Eagle Counting

Eagle Counting

Place of the Eagles

The most spectacular attraction for ornithologists and amateur birders is without doubt the spring and autumn migrations of golden eagles and other raptors. The birds ride the strong updrafts generated by prevailing westerly winds when they slam against the front ranges of the Rocky Mountains.

One particular site is the focal point for both birds and birders. The modestly sized mountain, easily accessible from Crowsnest Pass, is the southernmost point of a chain of mountain ranges continuing uninterrupted all the way to the Yukon.

Each spring, eagles, hawks and other raptor species converge on this single hill from wintering ranges dispersed across the American West. Here, they soar in tight circles to gain altitude and then glide northwards at astonishing speeds. In fall, the same birds, and their young of the year, return to the hill from where they fan out to their cold-season hunting territories.

This hill and its importance to migrating birds was familiar to native peoples long before contact with Europeans. For thousands of years, natives mined chert from the top of this mountain and traded the translucent rock to tool and weapon makers across the continent. They could not have helped but observe the avian migrants. Ancestors of the Blackfoot named the ridge Piistaistakis--Place of the Eagles.


With the introduction of iron to native cultures, demand for chert disappeared and along with it all human awareness of the high-altitude eagle movements. It was only in 1992 that the great golden eagle migration was rediscovered by scientists, aided by serious amateur bird enthusiasts. Since then, the seasonal migrations have been meticulously monitored. More than 100,000 golden eagle movements have been recorded.

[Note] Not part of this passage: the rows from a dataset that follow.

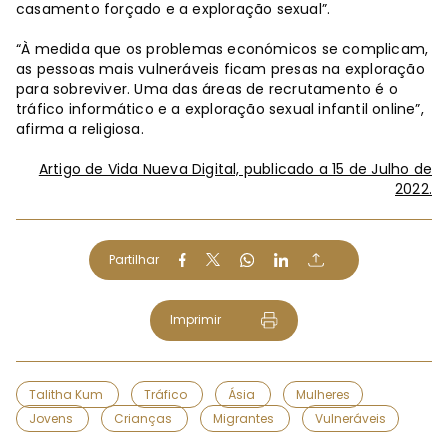
casamento forçado e a exploração sexual”.
“À medida que os problemas económicos se complicam,
as pessoas mais vulneráveis ​​ficam presas na exploração
para sobreviver. Uma das áreas de recrutamento é o
tráfico informático e a exploração sexual infantil online”,
afirma a religiosa.
Artigo de Vida Nueva Digital, publicado a 15 de Julho de
2022.
Partilhar
Imprimir
Talitha Kum
Tráfico
Ásia
Mulheres
Jovens
Crianças
Migrantes
Vulneráveis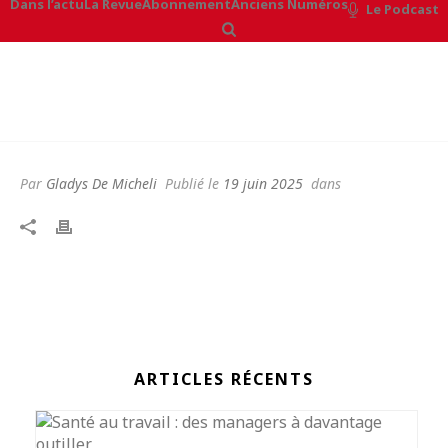
Dans l’actu
La Revue
Abonnement
Anciens Numéros
Le Podcast
Par
Gladys De Micheli
Publié le
19 juin 2025
dans
ARTICLES RÉCENTS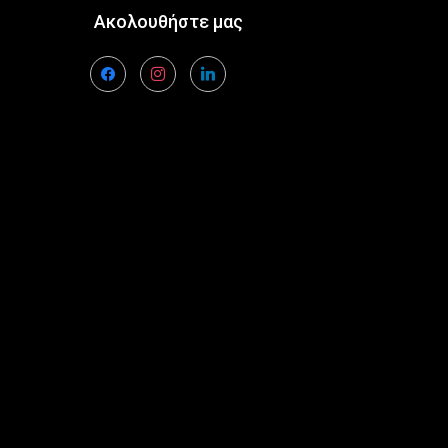
Ακολουθήστε μας
facebook
instagram
linkedin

The research suggests that rates of reproduction in the eagles' far-northern breeding ranges fluctuate in harmony with the population booms and busts of their preferred prey, the snowshoe hare. When hare populations are at the bottoms of their cycles, male eagles cannot provide sufficient fresh meat to trigger their mate's production of eggs.

Birders can witness the height of the northbound spring migration from mid-March to mid-April when daily counts 

of 200 golden eagles are usual. The southbound fall migration peaks in mid-October.

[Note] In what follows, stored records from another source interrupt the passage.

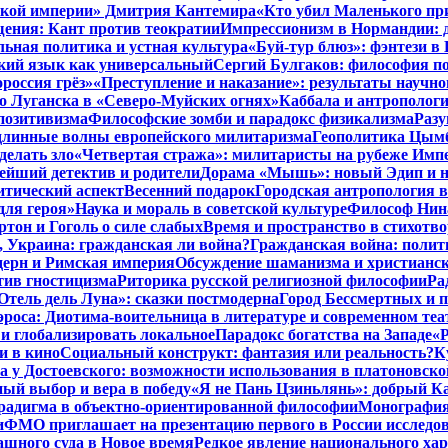
нской империи» Дмитрия Кантемира
«Кто убил Маленького пр
ения: Кант против теократии
Импрессионизм в Нормандии: 
ьная политика и устная культура
«Буй-тур блюз»: фэнтези в
ский язык как универсальный
Сергий Булгаков: философия по
россия грёз»
«Преступление и наказание»: результаты научно
о Луганска в «Северо-Муйских огнях»
Каббала и антрополог
позитивизма
Философские зомби и парадокс физикализма
Разу
длинные волны европейского милитаризма
Геополитика Цымб
делать зло
«Четвертая стража»: милитаристы на рубеже Имп
йший детектив и родители
Дорама «Мышь»: новый Эдип и н
итический аспект
Весенний подарок
Городская антропология 
для героя»
Наука и мораль в советской культуре
Философ Нина
ртон и Гоголь о силе слабых
Время и пространство в стихотво
я, Украина: гражданская ли война?
Гражданская война: полит
дерн и Римская империя
Обсуждение шаманизма и христианс
ив гностицизма
Риторика русской религиозной философии
Ра
Отель дель Луна»: сказки постмодерна
Город Бессмертных и 
роса: Диотима-воительница в литературе и современном теа
 и глобализировать локальное
Парадокс богатства на Западе
«Р
и в кино
Социальный конструкт: фантазия или реальность?
К
 у Достоевского: возможности использования в платоновск
ый выбор и вера в победу
«Я не Пань Цзиньлянь»: добрый Ка
радигма в объектно-ориентированной философии
Монография 
и
ФМО приглашает на презентацию первого в России исследов
ашного суда в Новое время
Редкое явление национального ха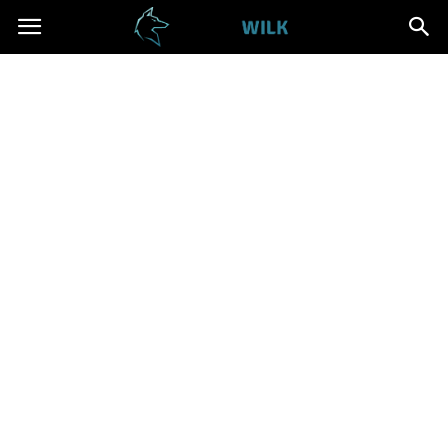
Cwanywilk.pl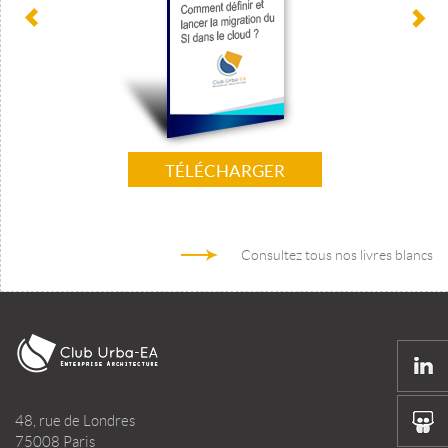
TÉLÉCHARGER
Consultez tous nos livres blancs
48, rue de Londres
75008 Paris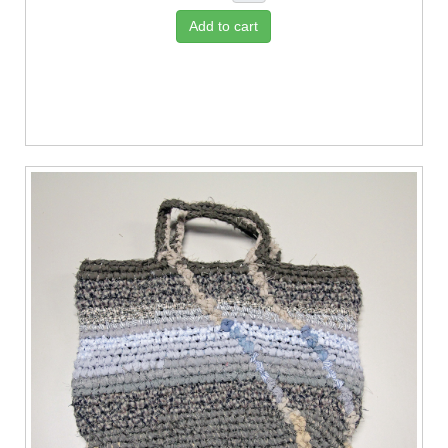
Add to cart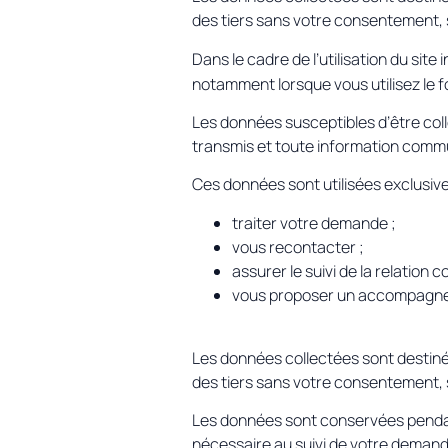
des tiers sans votre consentement, s
Dans le cadre de l’utilisation du site 
notamment lorsque vous utilisez le 
Les données susceptibles d’être co
transmis et toute information comm
Ces données sont utilisées exclusiv
traiter votre demande ;
vous recontacter ;
assurer le suivi de la relation
vous proposer un accompagneme
Les données collectées sont destin
des tiers sans votre consentement, s
Les données sont conservées pendant
nécessaire au suivi de votre demand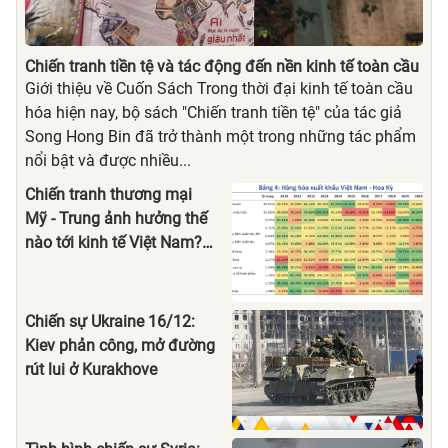
Chiến tranh tiền tệ và tác động đến nền kinh tế toàn cầu
Giới thiệu về Cuốn Sách Trong thời đại kinh tế toàn cầu
hóa hiện nay, bộ sách "Chiến tranh tiền tệ" của tác giả
Song Hong Bin đã trở thành một trong những tác phẩm
nổi bật và được nhiều...
Chiến tranh thương mại
Mỹ - Trung ảnh hưởng thế
nào tới kinh tế Việt Nam? -
Nhịp sống kinh tế Việt
Nam & Thế giới
Chiến sự Ukraine 16/12:
Kiev phản công, mở đường
rút lui ở Kurakhove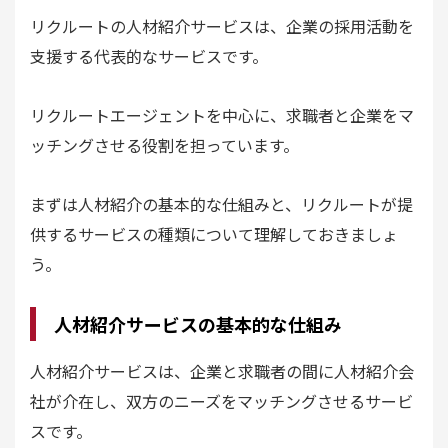
リクルートの人材紹介サービスは、企業の採用活動を
支援する代表的なサービスです。
リクルートエージェントを中心に、求職者と企業をマ
ッチングさせる役割を担っています。
まずは人材紹介の基本的な仕組みと、リクルートが提
供するサービスの種類について理解しておきましょ
う。
人材紹介サービスの基本的な仕組み
人材紹介サービスは、企業と求職者の間に人材紹介会
社が介在し、双方のニーズをマッチングさせるサービ
スです。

Hiking boots and good physical condition are required to reach the Piistaistakis observation site. Drive the paved road from Highway 3 in Crowsnest Pass (GPS N49 35.869 W114 24.092 ) towards the Frank Slide Interpretation Centre. Where the road bends sharply to the right, continue straight across the cattle guard. Keep left at all branches and follow the rough dirt road to its end at an open meadow (GPS N49 36.238W114 21.683 ). Then hike eastward and upward along the well-trodden trail to the ruin of a coal mine. From there, follow the path to the hilltop (GPS N49 36.595 W114 21.158).


A worthwhile extension is the short walk northward along the ridge line to the native chert quarries, now unfortunately straddled by a major power transmission line. Look for pink chert fragments amid the limestone rubble left by ancient miners.